“Fret not thyself because of evildoers, neither be thou envious against the workers of iniquity.”
I love this verse. And not merely because of the fantastic phrase, “fret not thyself.” I love it because it’s one of those verses that really pegs it, sums it up, and pins the tail on the donkey.
The thing that’s so noticeable here is that we are told not to do two things.
1. Don’t fret over evildoers.
2. Don’t be envious of them.
But don’t those two things seem like opposites? We tend to picture the person wringing their hands and fretting over evildoers as being in one camp, and the person who is envious of evildoers over on the totally other side of the road. Isn’t it a bit weird that David treats those two issues like two sides of the same coin? But there is a whole wealth of wisdom in this.
Lots of times we cover our own envy with a thin frosting of faux righteous indignation. It may fool our friends, relations, and even ourselves, but it doesn’t fool God.
Have you ever gotten really wound up about another woman’s immodest outfit? Really fired up and indignant over the outrage to God and country that she was perpetrating? If you stop and think about it for a minute, was it perhaps because deep down you actually kinda wish that you could look like that, dress like that, or turn heads like that? And are you maybe channeling that envy into indignance about her sin . . . which handily covers up your own sin and has the added benefit of making you look like you have a real zeal for godliness? This verse has two things to say to you. Fret not thyself because of evildoers, and neither be thou envious.
Has your daughter ever told you about all the terrible catty gossipy meanies at school who are sinning up a storm? Or about the other girls who are terrible flirts? Teach her how to not fret over evildoers, and at the same time teach her to search her own heart for envy.

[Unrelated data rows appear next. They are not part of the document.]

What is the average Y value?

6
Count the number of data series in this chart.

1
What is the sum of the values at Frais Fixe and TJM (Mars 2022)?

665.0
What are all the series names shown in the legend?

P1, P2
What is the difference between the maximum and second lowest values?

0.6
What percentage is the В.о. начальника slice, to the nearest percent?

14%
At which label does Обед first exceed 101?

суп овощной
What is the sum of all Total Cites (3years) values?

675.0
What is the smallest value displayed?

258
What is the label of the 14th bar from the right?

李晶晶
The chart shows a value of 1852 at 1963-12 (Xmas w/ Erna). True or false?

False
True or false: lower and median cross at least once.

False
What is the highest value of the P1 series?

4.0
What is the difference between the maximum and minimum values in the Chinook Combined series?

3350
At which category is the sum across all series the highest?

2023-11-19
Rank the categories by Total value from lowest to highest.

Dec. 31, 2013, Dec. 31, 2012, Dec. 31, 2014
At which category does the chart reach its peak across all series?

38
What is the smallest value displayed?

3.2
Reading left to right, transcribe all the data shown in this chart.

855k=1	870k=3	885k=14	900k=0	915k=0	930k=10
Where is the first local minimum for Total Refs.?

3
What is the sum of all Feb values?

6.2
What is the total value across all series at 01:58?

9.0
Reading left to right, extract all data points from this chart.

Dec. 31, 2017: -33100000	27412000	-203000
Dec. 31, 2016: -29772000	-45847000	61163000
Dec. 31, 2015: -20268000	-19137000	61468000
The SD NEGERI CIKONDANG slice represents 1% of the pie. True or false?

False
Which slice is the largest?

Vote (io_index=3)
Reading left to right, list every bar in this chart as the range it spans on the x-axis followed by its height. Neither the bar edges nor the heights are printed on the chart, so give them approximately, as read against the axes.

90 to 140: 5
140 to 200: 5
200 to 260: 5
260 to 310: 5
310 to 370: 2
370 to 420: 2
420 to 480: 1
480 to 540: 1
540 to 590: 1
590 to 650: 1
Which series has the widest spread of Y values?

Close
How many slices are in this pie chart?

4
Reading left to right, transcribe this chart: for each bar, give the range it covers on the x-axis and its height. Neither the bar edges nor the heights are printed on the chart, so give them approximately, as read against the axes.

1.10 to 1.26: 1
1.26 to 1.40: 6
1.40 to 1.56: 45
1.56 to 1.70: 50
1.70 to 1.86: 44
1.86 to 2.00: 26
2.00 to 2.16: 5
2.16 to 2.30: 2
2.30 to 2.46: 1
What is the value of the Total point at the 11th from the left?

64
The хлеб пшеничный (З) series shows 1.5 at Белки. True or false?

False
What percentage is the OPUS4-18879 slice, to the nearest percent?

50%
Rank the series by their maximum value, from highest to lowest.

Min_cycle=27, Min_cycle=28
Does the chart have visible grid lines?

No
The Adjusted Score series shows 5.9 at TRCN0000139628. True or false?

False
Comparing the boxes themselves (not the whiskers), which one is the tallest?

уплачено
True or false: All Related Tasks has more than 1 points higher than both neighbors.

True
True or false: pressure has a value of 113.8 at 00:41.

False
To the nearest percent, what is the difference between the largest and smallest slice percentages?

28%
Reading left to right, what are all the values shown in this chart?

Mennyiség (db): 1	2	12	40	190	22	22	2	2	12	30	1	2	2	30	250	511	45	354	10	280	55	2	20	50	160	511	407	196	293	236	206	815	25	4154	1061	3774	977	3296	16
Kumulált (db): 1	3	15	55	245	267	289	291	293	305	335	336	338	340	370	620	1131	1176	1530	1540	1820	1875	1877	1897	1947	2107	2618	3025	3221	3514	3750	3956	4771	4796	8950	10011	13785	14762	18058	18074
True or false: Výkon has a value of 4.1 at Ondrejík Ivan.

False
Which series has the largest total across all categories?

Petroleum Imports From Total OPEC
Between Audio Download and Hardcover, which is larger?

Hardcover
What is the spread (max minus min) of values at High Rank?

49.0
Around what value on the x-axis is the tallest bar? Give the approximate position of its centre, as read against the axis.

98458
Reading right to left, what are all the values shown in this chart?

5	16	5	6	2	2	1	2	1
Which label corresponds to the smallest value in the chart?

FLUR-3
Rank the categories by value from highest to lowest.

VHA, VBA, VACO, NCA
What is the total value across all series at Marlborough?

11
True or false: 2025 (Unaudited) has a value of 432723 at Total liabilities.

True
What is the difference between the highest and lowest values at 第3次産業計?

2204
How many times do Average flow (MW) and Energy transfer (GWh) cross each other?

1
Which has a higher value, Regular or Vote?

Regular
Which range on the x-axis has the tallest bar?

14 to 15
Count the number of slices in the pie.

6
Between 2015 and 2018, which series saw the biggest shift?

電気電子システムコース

You know that awful smell you get in the kitchen when a dishrag has gone sour? Let’s say you walk into the kitchen and catch a whiff of it. Obviously, your first move is to start hunting around and figure out where that rag is so that you can deal with it. If it didn’t happen to be sitting in plain sight on the sink, you would institute a thorough investigation. You wouldn’t be content with the fact that you glanced into the sink and didn’t see anything obviously causing the smell. You would leave no stone unturned, right? The same should be true when you feel a rising indignance over someone else’s sin. That’s the whiff of sour . . . and it’s a clue that there is a dishrag of envy lurking somewhere in your heart. Stop and pray, and ask God to help you find it wherever it is so that you can deal with it.
Obviously, I’m not saying there’s no such thing as righteous anger. But even with righteous anger, we’re told not to let the sun go down on it. Righteous anger is like manna – it can rot overnight and start to grow worms. And faux righteous anger . . . well it’s wormy to begin with.
The other thing to notice is that this verse isn’t denying the existence of evildoers. It’s not saying, “Stop worrying about them because they’re not that bad.” No, they’re genuine evildoers. They are, in actual fact, sinning up a storm. God will judge it. Immodest outfits, cattiness, gossip, all of it. But fret not thyself. Don’t get wound up. And if you are fretting thyself . . . look in your own heart for envy.